Now for that one hour in which the males had to wait at the ballroom, do they dance? Of course not. The males wait their hour socializing, and it is finally time for the dancing once the ladies arrive. If the type of dancing conducted at a prom was conducted with interchangeable gender orientation, dancing would not be a sexual activity. It might not quite fit under "having sex", but it's awfully close. If abstinence advocates always say that "sex can wait", so can this.
Am I tempted? Of course. One person whom I was thinking of asking is somebody at whom I look everyday with some affection. Do I have to go to the senior prom? Of course not. It's one night. It will be over in four hours.

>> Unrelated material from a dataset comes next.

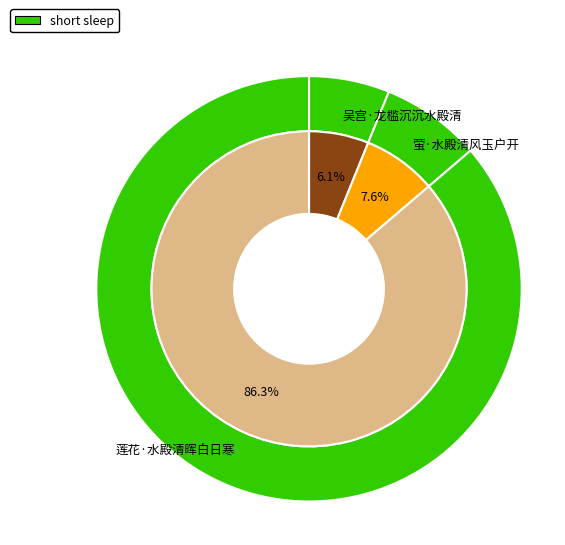

What percentage is the 萤·水殿清风玉户开 slice, to the nearest percent?

8%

Let's go back to this theme again, "As If Tomorrow Never Comes." For those who don't believe in Christ, this is very much of a dangerous attitude. Does that mean to sin all one wants, knowing that future consequence will not come? Nonetheless, "As If Tomorrow Never Comes" is how Christians are supposed to act everyday, in the knowledge that Christ will at some point come again, and that we never know when death may come. What will we all be doing when He comes, or when we go? I'm willing to sacrifice one night, for I know that eternity is far longer. And with the rampant underage drinking that occurs at the promenade, I do hope and pray that tomorrow comes for each and every person who does attend. For my own sake, I do not plan to do so.